Data for this exercise ->
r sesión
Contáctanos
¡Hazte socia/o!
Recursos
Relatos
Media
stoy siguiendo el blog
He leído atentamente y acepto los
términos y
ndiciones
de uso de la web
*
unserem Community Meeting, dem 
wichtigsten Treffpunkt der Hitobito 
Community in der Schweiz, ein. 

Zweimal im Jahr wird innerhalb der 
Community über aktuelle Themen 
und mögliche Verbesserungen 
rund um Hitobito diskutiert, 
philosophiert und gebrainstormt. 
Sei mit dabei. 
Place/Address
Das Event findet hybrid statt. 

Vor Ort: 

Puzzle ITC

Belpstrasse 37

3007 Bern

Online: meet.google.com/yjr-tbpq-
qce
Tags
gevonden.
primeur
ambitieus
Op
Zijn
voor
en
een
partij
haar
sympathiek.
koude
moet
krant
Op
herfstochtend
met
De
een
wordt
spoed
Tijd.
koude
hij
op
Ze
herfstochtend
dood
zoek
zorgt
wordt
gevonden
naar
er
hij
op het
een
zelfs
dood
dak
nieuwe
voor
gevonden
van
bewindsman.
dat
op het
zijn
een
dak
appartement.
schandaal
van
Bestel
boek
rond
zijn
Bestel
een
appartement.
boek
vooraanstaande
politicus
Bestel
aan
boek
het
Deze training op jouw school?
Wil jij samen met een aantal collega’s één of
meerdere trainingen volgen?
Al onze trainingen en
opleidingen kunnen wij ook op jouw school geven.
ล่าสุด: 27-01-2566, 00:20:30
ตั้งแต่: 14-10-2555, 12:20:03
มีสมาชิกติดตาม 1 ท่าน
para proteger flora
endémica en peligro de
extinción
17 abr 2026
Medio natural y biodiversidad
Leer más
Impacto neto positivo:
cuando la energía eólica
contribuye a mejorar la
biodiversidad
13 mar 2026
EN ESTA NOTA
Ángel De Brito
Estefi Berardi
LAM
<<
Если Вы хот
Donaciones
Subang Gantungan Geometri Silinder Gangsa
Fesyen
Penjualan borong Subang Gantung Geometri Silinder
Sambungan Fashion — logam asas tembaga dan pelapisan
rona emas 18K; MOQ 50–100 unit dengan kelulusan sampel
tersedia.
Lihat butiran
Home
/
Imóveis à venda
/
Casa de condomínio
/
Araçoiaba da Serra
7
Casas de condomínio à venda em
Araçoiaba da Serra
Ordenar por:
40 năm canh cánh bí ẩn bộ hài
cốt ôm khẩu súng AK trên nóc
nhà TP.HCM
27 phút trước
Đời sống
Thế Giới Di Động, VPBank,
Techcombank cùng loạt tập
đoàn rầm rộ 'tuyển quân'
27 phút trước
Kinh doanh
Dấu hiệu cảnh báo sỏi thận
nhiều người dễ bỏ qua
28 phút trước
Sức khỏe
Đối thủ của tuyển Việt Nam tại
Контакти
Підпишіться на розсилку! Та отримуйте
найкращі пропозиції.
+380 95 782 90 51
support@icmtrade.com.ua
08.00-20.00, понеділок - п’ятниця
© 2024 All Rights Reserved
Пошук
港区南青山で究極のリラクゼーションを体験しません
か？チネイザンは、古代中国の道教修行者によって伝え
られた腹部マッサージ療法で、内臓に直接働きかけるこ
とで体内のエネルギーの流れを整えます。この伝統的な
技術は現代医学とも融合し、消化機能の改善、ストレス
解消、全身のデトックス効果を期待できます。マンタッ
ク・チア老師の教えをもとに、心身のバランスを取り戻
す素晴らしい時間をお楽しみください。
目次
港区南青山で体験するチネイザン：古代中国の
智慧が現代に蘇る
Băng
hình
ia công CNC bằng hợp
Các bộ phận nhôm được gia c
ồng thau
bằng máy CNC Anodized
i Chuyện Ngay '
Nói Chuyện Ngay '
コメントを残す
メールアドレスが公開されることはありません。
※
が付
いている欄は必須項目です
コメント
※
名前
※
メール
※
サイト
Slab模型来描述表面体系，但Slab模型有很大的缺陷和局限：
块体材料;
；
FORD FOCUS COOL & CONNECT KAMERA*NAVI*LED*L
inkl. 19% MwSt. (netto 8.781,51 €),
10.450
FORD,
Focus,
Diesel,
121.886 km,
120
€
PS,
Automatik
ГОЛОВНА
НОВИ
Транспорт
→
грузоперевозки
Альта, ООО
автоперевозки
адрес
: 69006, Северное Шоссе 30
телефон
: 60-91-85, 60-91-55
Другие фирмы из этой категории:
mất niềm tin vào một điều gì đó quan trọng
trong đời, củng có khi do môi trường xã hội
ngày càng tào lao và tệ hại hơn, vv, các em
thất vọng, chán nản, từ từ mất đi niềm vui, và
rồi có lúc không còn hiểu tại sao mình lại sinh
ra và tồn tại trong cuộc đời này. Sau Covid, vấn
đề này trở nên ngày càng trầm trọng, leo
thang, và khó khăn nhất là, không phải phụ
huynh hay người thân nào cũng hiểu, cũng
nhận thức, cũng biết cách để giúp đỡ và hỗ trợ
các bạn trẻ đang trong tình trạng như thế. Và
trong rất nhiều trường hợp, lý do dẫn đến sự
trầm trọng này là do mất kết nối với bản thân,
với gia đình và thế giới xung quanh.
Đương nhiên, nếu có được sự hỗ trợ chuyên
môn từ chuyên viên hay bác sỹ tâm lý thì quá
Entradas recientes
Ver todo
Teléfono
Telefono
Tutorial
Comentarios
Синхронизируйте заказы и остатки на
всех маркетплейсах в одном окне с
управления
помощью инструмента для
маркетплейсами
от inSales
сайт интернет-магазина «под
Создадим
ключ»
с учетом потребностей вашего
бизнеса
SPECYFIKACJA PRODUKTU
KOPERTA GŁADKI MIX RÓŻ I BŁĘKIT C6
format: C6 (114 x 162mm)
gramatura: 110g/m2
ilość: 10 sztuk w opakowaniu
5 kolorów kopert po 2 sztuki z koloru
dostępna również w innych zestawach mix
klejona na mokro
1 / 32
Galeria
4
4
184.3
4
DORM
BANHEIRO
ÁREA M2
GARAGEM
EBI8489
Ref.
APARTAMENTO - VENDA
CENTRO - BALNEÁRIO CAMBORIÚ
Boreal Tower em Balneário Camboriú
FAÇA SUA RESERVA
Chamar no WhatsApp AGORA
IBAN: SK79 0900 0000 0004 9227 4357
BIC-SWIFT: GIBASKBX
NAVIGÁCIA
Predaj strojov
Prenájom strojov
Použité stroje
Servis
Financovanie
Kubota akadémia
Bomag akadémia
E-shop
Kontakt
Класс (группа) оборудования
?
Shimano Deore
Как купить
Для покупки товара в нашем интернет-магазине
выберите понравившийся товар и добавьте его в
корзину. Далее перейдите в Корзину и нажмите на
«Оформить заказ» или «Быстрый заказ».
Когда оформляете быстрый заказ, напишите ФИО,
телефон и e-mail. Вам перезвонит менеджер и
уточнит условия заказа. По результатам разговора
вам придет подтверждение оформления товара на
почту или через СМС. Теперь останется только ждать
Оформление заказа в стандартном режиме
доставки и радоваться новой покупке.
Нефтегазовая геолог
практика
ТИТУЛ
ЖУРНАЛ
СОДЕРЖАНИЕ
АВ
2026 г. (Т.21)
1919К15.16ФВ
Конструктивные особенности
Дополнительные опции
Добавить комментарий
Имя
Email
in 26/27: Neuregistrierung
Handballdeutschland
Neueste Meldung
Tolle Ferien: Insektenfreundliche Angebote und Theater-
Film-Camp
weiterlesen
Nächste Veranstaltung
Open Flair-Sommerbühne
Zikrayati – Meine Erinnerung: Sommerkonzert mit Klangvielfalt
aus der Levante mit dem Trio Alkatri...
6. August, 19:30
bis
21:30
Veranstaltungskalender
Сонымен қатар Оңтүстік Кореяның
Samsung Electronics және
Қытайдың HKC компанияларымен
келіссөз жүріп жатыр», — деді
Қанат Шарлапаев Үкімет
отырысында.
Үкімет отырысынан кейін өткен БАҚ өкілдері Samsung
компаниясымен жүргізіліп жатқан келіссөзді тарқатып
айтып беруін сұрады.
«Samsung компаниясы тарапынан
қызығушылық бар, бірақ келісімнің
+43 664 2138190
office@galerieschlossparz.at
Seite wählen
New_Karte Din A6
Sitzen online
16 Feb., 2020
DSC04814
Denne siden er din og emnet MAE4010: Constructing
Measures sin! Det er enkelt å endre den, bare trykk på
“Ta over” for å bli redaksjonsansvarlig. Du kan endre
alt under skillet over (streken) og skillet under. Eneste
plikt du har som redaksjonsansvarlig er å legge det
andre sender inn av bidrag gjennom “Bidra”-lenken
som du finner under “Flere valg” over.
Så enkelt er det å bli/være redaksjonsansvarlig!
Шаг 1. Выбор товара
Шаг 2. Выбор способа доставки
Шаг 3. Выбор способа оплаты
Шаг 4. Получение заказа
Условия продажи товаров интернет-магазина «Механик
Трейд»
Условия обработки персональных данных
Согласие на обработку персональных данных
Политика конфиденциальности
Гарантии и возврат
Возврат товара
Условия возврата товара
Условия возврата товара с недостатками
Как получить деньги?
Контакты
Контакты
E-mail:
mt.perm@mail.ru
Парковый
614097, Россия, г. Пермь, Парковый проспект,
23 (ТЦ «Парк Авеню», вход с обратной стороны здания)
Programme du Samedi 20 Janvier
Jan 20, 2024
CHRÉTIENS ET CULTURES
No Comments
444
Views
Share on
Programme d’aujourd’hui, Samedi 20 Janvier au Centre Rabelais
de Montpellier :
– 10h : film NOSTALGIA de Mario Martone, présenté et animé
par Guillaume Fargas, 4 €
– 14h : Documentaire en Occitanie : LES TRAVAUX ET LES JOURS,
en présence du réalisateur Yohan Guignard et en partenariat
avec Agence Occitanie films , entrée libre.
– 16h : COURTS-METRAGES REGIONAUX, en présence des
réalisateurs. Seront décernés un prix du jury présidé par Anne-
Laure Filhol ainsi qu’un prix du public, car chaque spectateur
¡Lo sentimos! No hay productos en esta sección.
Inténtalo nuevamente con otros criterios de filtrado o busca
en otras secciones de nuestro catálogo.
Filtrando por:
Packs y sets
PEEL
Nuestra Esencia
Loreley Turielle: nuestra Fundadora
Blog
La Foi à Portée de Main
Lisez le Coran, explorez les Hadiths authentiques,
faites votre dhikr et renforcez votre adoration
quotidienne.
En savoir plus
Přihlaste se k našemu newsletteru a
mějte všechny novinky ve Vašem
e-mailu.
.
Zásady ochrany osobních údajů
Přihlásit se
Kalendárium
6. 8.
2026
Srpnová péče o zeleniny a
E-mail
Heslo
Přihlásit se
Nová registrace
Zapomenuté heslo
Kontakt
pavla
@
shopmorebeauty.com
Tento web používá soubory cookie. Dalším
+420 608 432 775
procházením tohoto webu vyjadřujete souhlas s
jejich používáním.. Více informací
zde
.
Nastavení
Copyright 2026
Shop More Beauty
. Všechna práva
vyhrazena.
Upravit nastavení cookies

Exercise aim -> Print the data word for word, from its first line up to and including the line with "Community in der Schweiz, ein.".

Exercise response ->
r sesión
Contáctanos
¡Hazte socia/o!
Recursos
Relatos
Media
stoy siguiendo el blog
He leído atentamente y acepto los
términos y
ndiciones
de uso de la web
*
unserem Community Meeting, dem 
wichtigsten Treffpunkt der Hitobito 
Community in der Schweiz, ein. 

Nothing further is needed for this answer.